Thursday, October 23, 2008

The Mile High Learning Club

When it comes down to it I am glad I talk to the person next to me on every airplane flight I take. Just as Edward Norton says something along these lines in Fight Club, “Everyone I meet while traveling are single-serving friends as you talk, you become friends, and when the plane lands your friendship is over and you both carry on with your separate lives.” There was one time I sat next to a guy with a huge notebook and asked him what the notebook was for. He explained to me that he was an architect and these were the blue prints of his prison. As always, I went to ask the important things as on an airplane people have an interesting desire to be completely honest as you know nobody who knows them so what they tell you cannot come back to haunt them. So of course, if any of you ever end up in the new prison in San Francisco, make sure you pretend you are ill to get transferred to the medical room and then walk to the water fountain by the north exit and run out the door leading to the outside, as this door will always be unlocked and after you run out you will need to hop only one 5-foot fence to get out… You still run the risk of getting hit by snipers, but the architect said that was one’s best bet for a prison break from his prison.

The second most interesting person who I ever talked to on an airplane was this guy who owned an organization that sold water pumps to poor people in Africa. I had this conversation 5 years ago and little did he know, on our flight from Oakland to LAX, he would some up the entire point of William Easterly’s book, The White Man’s Burden. This single serving friend was explaining to me that his goal was to get every poor and starving person this water producing tool so everyone could both have enough drinking water for their family and enough water to grow crops which can be used as food or sold. So being the na├»ve 17-year-old that I was, I asked him if they just gave every African person who wanted a tool, a tool. He laughed at me with a laugh of concern and said that absolutely under no circumstances would he give away his tool for free. Everyone had to buy their own water producing tool. After he explained to me how incredible this tool was as it could draw water up from incredibly far below and make every family who owned this tool exponentially better off as his product was almost essential for everyone to own in the poor regions, I thought it was cruel to not give them away. When he said the device costed $220 dollars a piece, I became angry and thought he was an evil man for trying to make ungodly amounts of money off selling this tool to desperate Africans. At my squawk of, “$220 DOLLARS!!! How can a poor African afford that!?!” he explained that the first $200 of every tool was paid for by his company through donations, but the last $20 the African had to come up with on his own.

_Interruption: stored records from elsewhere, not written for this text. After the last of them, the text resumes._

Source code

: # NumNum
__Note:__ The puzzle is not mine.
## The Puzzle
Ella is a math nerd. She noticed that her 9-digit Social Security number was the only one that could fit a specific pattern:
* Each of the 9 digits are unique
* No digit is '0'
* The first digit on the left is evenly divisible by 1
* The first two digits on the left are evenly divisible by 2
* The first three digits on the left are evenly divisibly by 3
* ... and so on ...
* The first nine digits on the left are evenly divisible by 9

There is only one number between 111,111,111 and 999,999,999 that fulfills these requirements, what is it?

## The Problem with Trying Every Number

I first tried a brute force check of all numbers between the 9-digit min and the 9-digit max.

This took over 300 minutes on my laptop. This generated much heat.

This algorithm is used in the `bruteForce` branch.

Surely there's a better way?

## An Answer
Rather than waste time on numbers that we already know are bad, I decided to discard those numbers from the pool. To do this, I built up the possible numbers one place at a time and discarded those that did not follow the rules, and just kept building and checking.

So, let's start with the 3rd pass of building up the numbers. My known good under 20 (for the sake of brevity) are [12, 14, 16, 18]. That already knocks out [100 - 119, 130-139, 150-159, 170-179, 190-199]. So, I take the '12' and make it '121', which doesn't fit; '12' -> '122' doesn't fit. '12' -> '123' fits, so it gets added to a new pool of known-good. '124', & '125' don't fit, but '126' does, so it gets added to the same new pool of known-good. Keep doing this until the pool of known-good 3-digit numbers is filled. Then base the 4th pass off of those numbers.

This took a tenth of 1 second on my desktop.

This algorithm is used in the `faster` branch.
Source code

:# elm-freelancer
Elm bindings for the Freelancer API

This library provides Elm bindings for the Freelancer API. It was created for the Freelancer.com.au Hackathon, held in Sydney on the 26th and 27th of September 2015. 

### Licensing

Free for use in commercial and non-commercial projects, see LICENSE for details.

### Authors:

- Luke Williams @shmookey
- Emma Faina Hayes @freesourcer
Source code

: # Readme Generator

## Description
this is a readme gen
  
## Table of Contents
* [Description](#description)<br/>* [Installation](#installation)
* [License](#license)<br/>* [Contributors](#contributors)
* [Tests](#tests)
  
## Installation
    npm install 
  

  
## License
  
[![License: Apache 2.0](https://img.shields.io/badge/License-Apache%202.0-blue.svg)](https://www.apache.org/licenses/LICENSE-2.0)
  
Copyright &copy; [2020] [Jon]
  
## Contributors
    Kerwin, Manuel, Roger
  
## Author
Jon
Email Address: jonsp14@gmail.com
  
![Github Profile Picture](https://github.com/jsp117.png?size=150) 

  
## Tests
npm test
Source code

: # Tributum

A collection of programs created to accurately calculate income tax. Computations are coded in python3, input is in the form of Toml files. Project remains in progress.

So at this moment I no longer believed him to be an evil man, but simply a stupid one, as I asked, “Well why don’t you raise $20 more per person?” While I expected and answer along the lines of, “If I did that how could I determine who gets one and who doesn’t,” his actual answer made me believe that I was sitting in the presence of a shear genius. One who could some up Easterly’s book in the remaining twenty minutes of the flight. This man stated that they could easily raise enough money to provide countless people with these water pumps and in fact we did that in our early years of being an organization. He would explain that what he found was that when someone was gifted with a water pump they would often misplace it, break it, or sell it and then ask for a new one. Even people who didn’t pawn off their water pump, often did little work with it and never achieved the achievable results. However, when he made someone pay $20 for the water pump, which he explained to me is generally an entire months wages and therefore along the lines of a year of saving, the new proud owner of this water pump cherished his farming tool and would never let anything happen to it, he would work vigourously to achieve the full potential of this tools capability, and this shocking difference is all due to the fact that this person had to sacrifice so much to get this tool that he truly understood its value. In the end, I believe the main point of my single-serving friend and Easterly is that if you give someone something they take it for granted and do not respect it. Just as if you give a man a fish he will not be hungry for a day, but if you teach a man to fish, he will not be hungry the rest of his life. If you make a person work hard for the things that will benefit their life, when they can finally afford them they will fully take advantage of their situation as they take pride in the opportunity that he or she created, through hard work and determination.

1 comment:

  1. I'm not sure if you realize that in this post you are drawing an analogy between pets (animals) and human beings. This is an accidental mistake of belittlement--perhaps one you would like to edit.